SOURCE DOCUMENT:

Brown v. Entertainment Merchants Association
**Brown v. Entertainment Merchants Association Overview**
Brown v. Entertainment Merchants Association is a significant Supreme Court case addressing the intersection of video game content regulation and First Amendment rights. The case originated after California enacted a law in 2006 prohibiting the sale of violent video games to minors, defining violent games as those allowing players to engage in extreme acts of violence. The law faced legal challenges from trade associations representing the video game industry, which argued that the law infringed on free speech rights. In a 2011 ruling, the Supreme Court determined that the California law failed to meet the strict scrutiny standard required for content-based speech restrictions, ultimately affirming lower court decisions that deemed the law unconstitutional.
The Court's majority opinion, authored by Justice Antonin Scalia, emphasized that the evidence presented by California did not convincingly demonstrate that violent video games cause real harm to minors. This ruling extended First Amendment protections to video games, aligning their status with that of books and movies. While the decision reinforced existing free speech protections, it left room for the possibility of future regulations if they could meet strict constitutional criteria. The case highlighted the complex relationship between societal concerns regarding media violence and the legal principles governing free speech, prompting ongoing debate about the role of social science in shaping laws related to expressive content.
Brown v. Entertainment Merchants Association
Date: June 27, 2011
Citation: 564 US ‗‗‗ 2011
Issue: First Amendment
Significance: In a 7–2 decision the Supreme Court of the United States determined video games are protected by the First Amendment of the U.S. Constitution. This decision overturned a California state law banning the sale of violent video games on the grounds that California did not show compelling state interest in restricting free speech.
Background
The issue of violence in video games raised increasing concerns among some parents and lawmakers, especially as game graphics became more realistic and some games became increasingly explicit in the acts depicted. In 2006, California Governor Arnold Schwarzenegger signed into law an act banning the sale of violent video games in the state to minors under age 18. It defined games as violent "in which the range of options available to a player includes killing, maiming, dismembering, or sexually assaulting an image of a human being" (Fisher, 527).
![Symbol for ESRB rating category "Mature." By Entertainment Software Association (Personal correspondence) [Public domain], via Wikimedia Commons 109056977-109571.jpg](https://imageserver.ebscohost.com/img/embimages/ers/sp/embedded/109056977-109571.jpg?ephost1=dGJyMNHX8kSepq84xNvgOLCmsE2epq5Srqa4SK6WxWXS)
![Leland Yee, Member of the California State Senate from the 8th district. By Tim Bartel (At the parade 28/52 - Senator Leland Y. Yee) [CC BY-SA 2.0 (http://creativecommons.org/licenses/by-sa/2.0)], via Wikimedia Commons 109056977-109570.jpg](https://imageserver.ebscohost.com/img/embimages/ers/sp/embedded/109056977-109570.jpg?ephost1=dGJyMNHX8kSepq84xNvgOLCmsE2epq5Srqa4SK6WxWXS)

INSTRUCTION 1: Reproduce everything from "The Court's majority" down to "to expressive content." in the Brown v. Entertainment Merchants Association article.
INSTRUCTION 2: Continue the Brown v. Entertainment Merchants Association article from its last line.

LISTED ENTRIES:
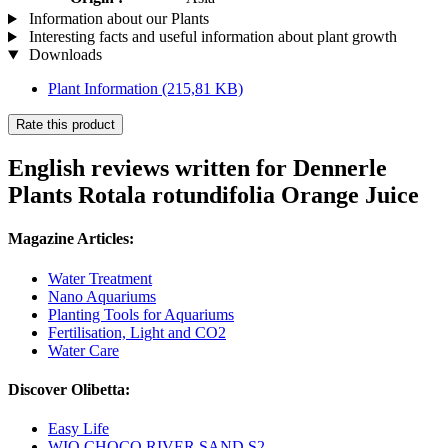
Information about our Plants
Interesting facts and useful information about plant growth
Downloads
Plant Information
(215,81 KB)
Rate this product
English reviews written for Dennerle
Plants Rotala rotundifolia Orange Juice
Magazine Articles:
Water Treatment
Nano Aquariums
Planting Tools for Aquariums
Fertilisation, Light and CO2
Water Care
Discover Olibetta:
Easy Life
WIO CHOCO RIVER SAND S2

--

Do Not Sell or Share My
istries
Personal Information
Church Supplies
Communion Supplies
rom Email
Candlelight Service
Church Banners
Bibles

EXPECTED ANSWER 1:
The Court's majority opinion, authored by Justice Antonin Scalia, emphasized that the evidence presented by California did not convincingly demonstrate that violent video games cause real harm to minors. This ruling extended First Amendment protections to video games, aligning their status with that of books and movies. While the decision reinforced existing free speech protections, it left room for the possibility of future regulations if they could meet strict constitutional criteria. The case highlighted the complex relationship between societal concerns regarding media violence and the legal principles governing free speech, prompting ongoing debate about the role of social science in shaping laws related to expressive content.

EXPECTED ANSWER 2:
Two trade groups, the Video Software Dealers Association (VSDA) and Entertainment Software Association (ESA) filed federal suit against the law on First Amendment grounds. In 2007, a U.S. district court ruled that the state law was unconstitutional. In 2009, a federal court of appeals upheld that decision. In its ruling, the appeals court said that the state law, in regulating the content of speech, had to pass the "strict scrutiny" test. Under this test, to be constitutional a law must be written in a "narrow" way to address a "compelling state interest" (Legal Information Institute). This test had been applied to content-based speech restrictions by the U.S. Supreme Court in an earlier case, Sable Communications of California v. FCC (1989).
California asked the Supreme Court to review the appeals court decision, and the Court took the case. It accepting the case, the Court posed two questions for the two sides to answer in their arguments: (1) Is a law restricting the sale of violent video games allowed under the First Amendment; and (2) if so, does the state have to show evidence that such games are related to actual harm to minors? (Supreme Court of the U.S. 1). The Court heard oral arguments in November of 2010. By the time the Court ruled, Jerry Brown was governor of California and was thus the named appellant.
Opinion of the Court
In a 7–2 decision, the Supreme Court ruled that the state law did not meet the "strict scrutiny" standard and affirmed the appeals court decision. Justice Antonin Scalia, writing for the majority, said that the law, in being applied only to minors, incorrectly created a new category of unprotected speech. He called state claims that interactive video games were particularly dangerous, based on social science research the state presented, "unpersuasive." Scalia detailed how the state law failed to meet the strict scrutiny standard:
- Psychological studies purporting to show a connection between exposure to violent video games and harmful effects on children do not prove that such exposure causes minors to act aggressively. Any demonstrated effects are both small and indistinguishable from effects produced by other media. Since California has declined to restrict those other media, e.g., Saturday morning cartoons, its video-game regulation is wildly underinclusive, raising serious doubts about whether the State is pursuing the interest it invokes or is instead disfavoring a particular speaker or viewpoint.
Justices Ruth Bader Ginsburg, Elena Kagan, Anthony Kennedy, and Sonia Sotomayor joined in Scalia’s opinion. Chief Justice John Roberts joined the concurring opinion written by Associate Justice Samuel Alito. Alito objected to the law because the grounds for defining objectionable content were too vague. However, he registered his dismay at the graphic nature of the content—a position Scalia dismissed by saying "disgust is not a valid basis for restricting expression."
Justices Clarence Thomas and Stephen Breyer filed separate dissents. Thomas said that freedom of speech, as understood by the Framers of the Constitution, "does not include a right to speak to minors without going through the minors’ parents or guardians." Breyer argued that the definitions of violence in the California law were in fact more clear than definitions of other terms in earlier free-speech cases in which the Court had upheld restrictive laws. Breyer said the limits placed by the law were only a "modest restriction." Finally, citing a great many social science studies, he agreed with California’s argument that "extremely violent games can harm children by rewarding them for being violently aggressive in play, and thereby often teaching them to be violently aggressive in life."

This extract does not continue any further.